Was nun wäre, wenn Nietzsche heute leben würde? Das Christentum ist größtenteils besiegt, daran müsste er sich nicht mehr abarbeiten, blieben noch der (politische) Islam, der Konsumismus, die Zerstörung unserer Umwelt – und freilich die von links und rechts betriebene Identitätspolitik. Der Freigeist Nietzsche wäre heute gewiss ein von der feigen Mehrheit geächteter Mensch, als Professor hätte man ihn längst aus der Universität gemobbt, seine Vorlesungen sabotiert und niedergebrüllt; er selbst wäre sehr wahrscheinlich ein erklärter Feind der nun auch in Deutschland um sich greifenden Woke-Kultur – und seine Bücher vermutlich trotzdem Bestseller.
Vielleicht kann Nietzsche uns heute wieder helfen, wenn es darum geht, Argumente gegen die Gleichmacherei, die beispielsweise in Form von Quotenpolitik erscheint, zu finden. Es ist eine Gleichmacherei, die Gerechtigkeit vor allem darin erblickt, auf den verschiedensten Gebieten symmetrische Quantitätsverhältnisse von angeborenen Qualitäten wie Geschlecht, Hautfarbe, Herkunft oder Sexualität herzustellen und die mittels sprachlicher Gräueltaten auch in unsere Kommunikation hineinregiert, wenn sie beispielsweise durch Gendern Sexus-Symmetrie regelwidrig herzustellen sucht, obwohl das Genus oft unabhängig vom Sexus ein durch ehrwürdige Tradition geadeltes Eigenleben führt, die sich nicht schadfrei beseitigen lässt. Und falls Nietzsches Argumente uns nicht helfen sollten, so kann er uns zumindest ein tröstender Freund, ein geistig Verbündeter sein, wenn wir uns in einer Welt, die uns zunehmend zu Heimatlosen macht, verloren fühlen.
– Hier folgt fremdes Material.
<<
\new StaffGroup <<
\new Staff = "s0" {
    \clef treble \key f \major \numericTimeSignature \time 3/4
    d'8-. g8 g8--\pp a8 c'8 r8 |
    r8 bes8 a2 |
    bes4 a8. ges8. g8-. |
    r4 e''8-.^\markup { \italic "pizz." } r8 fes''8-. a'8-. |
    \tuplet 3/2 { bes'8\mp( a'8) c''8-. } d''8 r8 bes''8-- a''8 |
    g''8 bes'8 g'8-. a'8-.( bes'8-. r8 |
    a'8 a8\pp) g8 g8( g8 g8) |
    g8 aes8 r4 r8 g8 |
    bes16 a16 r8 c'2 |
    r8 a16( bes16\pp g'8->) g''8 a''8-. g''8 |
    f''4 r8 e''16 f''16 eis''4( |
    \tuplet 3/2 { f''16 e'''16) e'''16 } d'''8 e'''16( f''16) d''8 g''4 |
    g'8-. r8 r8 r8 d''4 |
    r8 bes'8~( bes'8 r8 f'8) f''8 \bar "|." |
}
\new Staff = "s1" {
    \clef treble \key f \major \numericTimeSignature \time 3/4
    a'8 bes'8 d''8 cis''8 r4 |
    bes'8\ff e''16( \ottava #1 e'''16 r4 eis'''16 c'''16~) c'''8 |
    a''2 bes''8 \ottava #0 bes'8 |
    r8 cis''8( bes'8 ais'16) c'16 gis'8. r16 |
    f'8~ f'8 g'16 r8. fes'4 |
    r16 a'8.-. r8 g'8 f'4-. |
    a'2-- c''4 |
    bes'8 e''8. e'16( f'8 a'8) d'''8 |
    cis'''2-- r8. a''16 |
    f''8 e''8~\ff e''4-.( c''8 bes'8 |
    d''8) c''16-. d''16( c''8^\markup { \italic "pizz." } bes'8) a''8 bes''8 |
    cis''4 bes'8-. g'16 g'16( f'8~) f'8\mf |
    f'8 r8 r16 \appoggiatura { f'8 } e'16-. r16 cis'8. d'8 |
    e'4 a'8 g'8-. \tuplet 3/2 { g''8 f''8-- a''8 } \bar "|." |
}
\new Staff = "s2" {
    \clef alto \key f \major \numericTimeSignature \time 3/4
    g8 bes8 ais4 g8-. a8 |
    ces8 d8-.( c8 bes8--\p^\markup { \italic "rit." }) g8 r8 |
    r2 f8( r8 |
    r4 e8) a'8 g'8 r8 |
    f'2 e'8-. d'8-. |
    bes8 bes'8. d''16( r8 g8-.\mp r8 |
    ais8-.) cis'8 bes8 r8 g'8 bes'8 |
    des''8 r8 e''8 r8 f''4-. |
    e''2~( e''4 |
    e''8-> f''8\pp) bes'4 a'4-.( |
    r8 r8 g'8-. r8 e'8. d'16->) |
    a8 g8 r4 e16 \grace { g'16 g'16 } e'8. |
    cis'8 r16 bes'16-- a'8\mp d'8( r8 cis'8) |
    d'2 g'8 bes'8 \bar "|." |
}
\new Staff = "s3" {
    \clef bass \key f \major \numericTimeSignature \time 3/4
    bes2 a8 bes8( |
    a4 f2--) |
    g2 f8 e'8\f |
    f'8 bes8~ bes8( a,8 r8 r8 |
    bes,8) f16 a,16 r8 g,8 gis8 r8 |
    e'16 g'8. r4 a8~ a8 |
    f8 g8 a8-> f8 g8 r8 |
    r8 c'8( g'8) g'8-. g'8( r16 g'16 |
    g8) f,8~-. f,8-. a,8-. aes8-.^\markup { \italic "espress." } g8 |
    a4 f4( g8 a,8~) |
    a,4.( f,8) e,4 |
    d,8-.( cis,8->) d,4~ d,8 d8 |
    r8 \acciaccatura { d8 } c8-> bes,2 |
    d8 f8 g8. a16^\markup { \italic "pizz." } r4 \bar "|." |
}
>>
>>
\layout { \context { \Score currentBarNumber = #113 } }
Ja, diese elende Gleichmacherei, welche die herausragenden aber störenden Einzelnen opfert, damit alles – schön gleich ist. Wie ein irre gewordener Mähroboter, der das Gras fortwährend auf Einheitslänge hält, damit auch nicht die kleinste Blume wächst, an der sich irgendwann eine Hummel oder Biene erfreuen könnte … Hummeln und Bienen dürfen gern sterben, sieht nur der Rasen akkurat aus!
Zitat:
Die Lehre von der Gleichheit!... Aber es gibt gar kein giftigeres Gift: denn sie scheint von der Gerechtigkeit selbst gepredigt, während sie das Ende der Gerechtigkeit ist…
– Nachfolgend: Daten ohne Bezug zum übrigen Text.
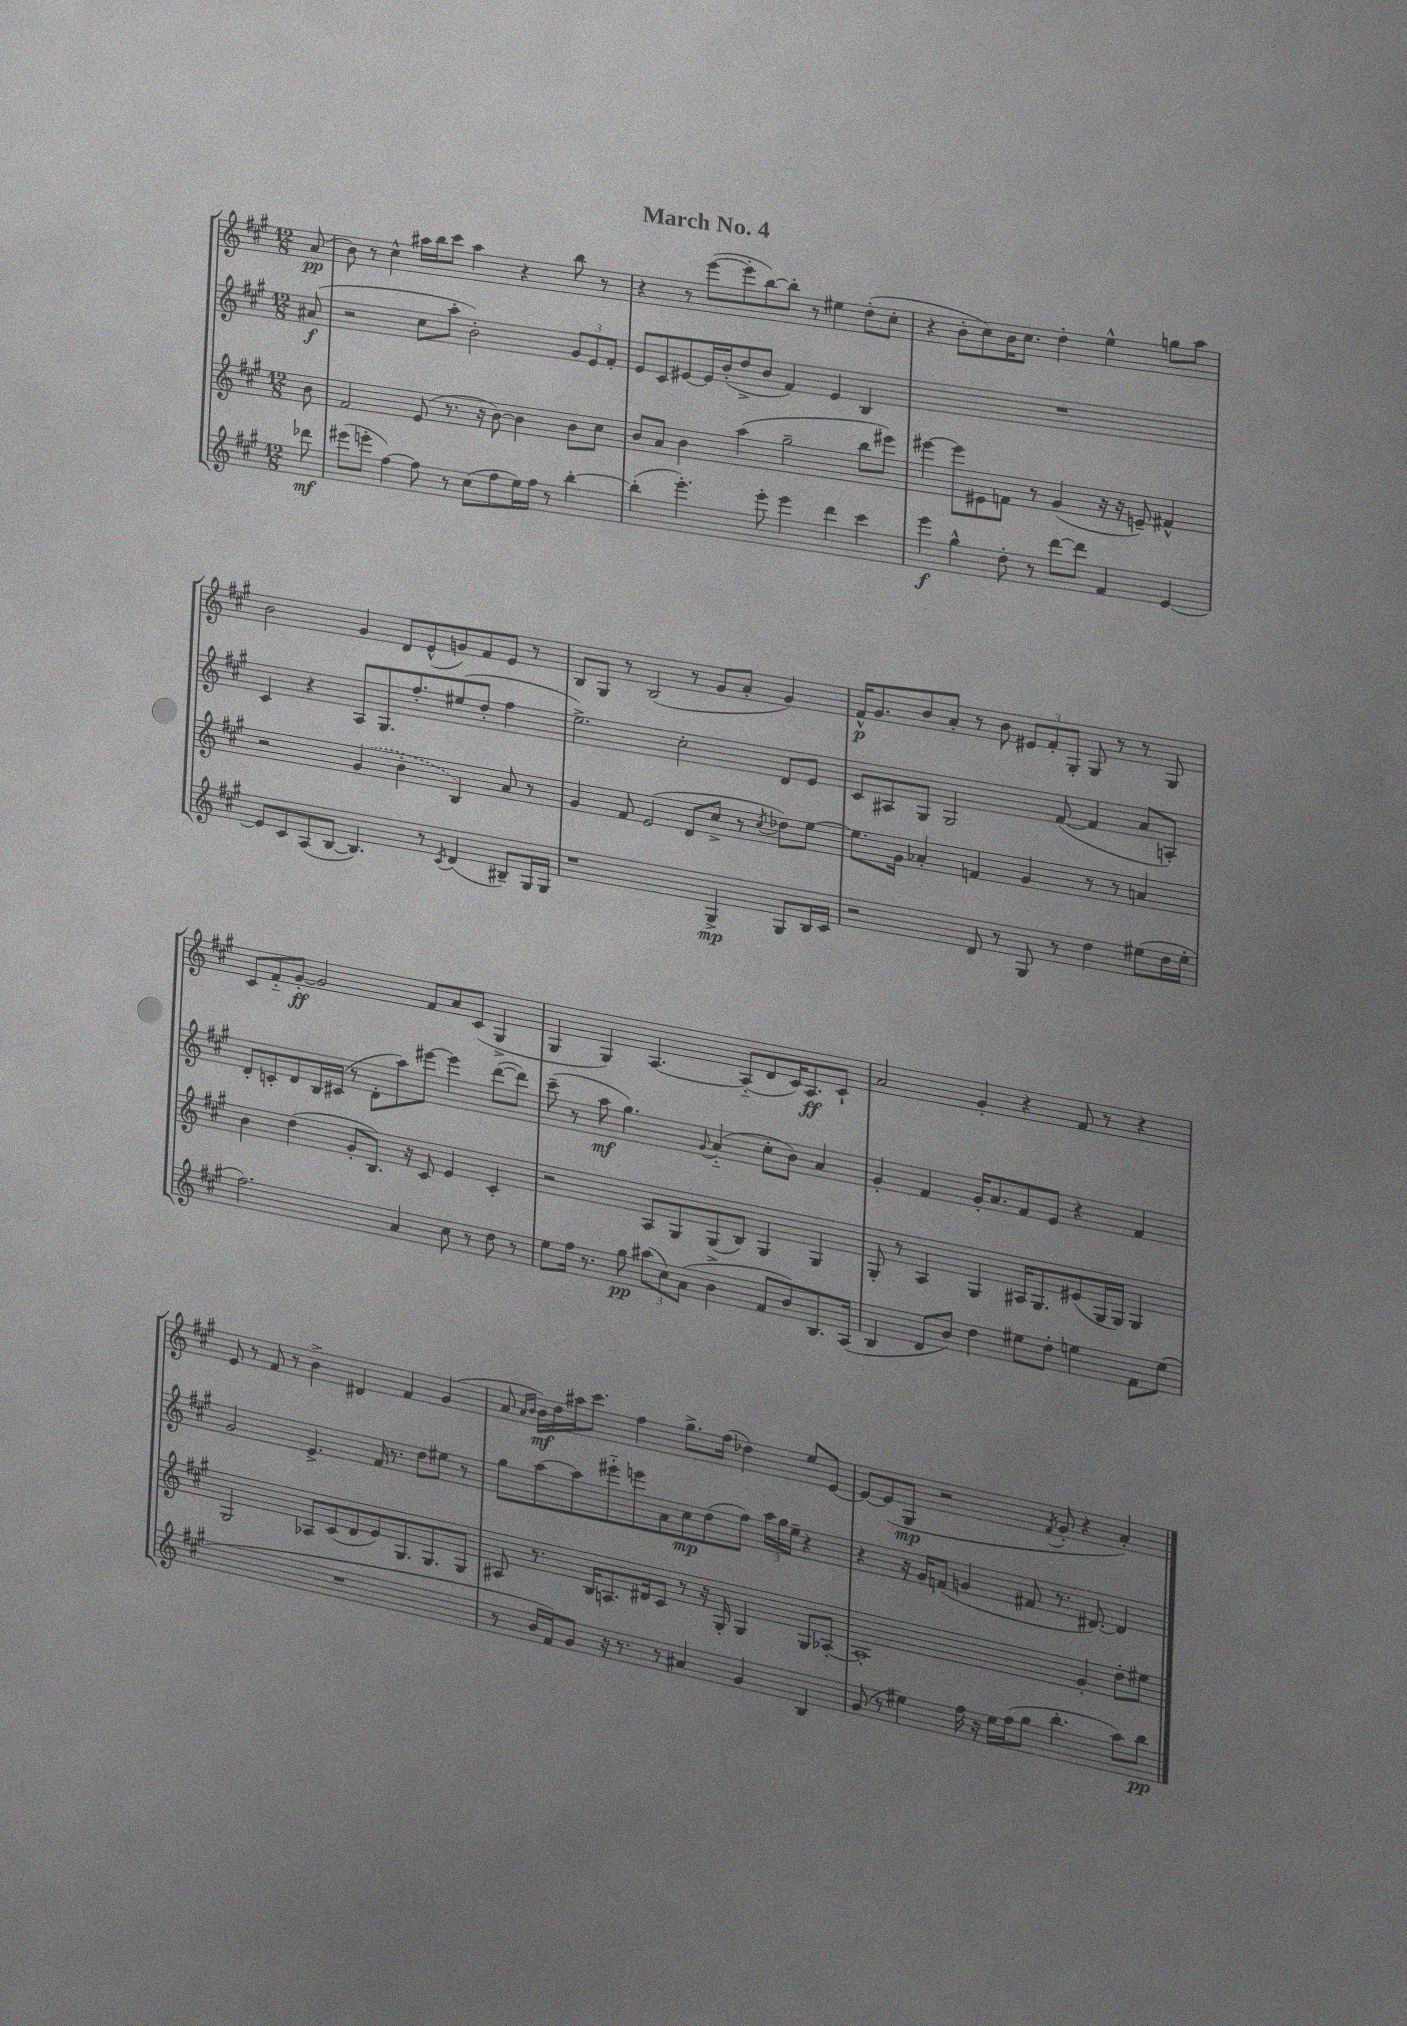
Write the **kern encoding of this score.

Die Lehre von der Gleichheit!... Aber es gibt gar kein giftigeres Gift: denn sie scheint von der Gerechtigkeit selbst gepredigt, während sie das Ende der Gerechtigkeit ist…
Wie wahr ist das gesprochen! Mit den heute üblichen Übertreibungen, die sich mit grotesken Argumenten der Falsifizierbarkeit entziehen wollen, wird Gerechtigkeit zu Ungerechtigkeit, Anti-Rassismus zu Rassismus, Befreiung zu Unterdrückung, Fortschritt zu armseliger Einfältigkeit – alles gestützt von irgendwelchen Förderprogrammen und alimentierten Sonderbeauftragten. It´s a business, (wo)mXn.
Zitat:
Überall, wo die Sklaven-Moral zum Übergewicht kommt, zeigt die Sprache eine Neigung, die Worte »gut« und »dumm« einander anzunähern."
Überall, wo die Sklaven-Moral zum Übergewicht kommt, zeigt die Sprache eine Neigung, die Worte »gut« und »dumm« einander anzunähern."
Wer hat noch nicht erlebt, dass das Gut-Gemeinte in Dummheiten umgeschlagen ist?! Man sieht es ja täglich. Und oft werden die, denen man vermeintlich Gutes tun will, noch nicht einmal gefragt, ob sie es erleiden wollen ...
“Die Wüste wächst”, schrieb Nietzsche einst. Sie zu bergen, ist das eine, aber:
Weh dem, der Wüsten wachsen lässt.
Ich danke dem Osteuropa-Analysten Vladislav Davidzon, der mich zu den obenstehenden Betrachtungen durch die Frage “Wenn Nietzsche heute leben würde: Wäre er gegen die Woken?” angeregt hat. Ansonsten haben sie freilich überhaupt nichts mit ihm zu tun.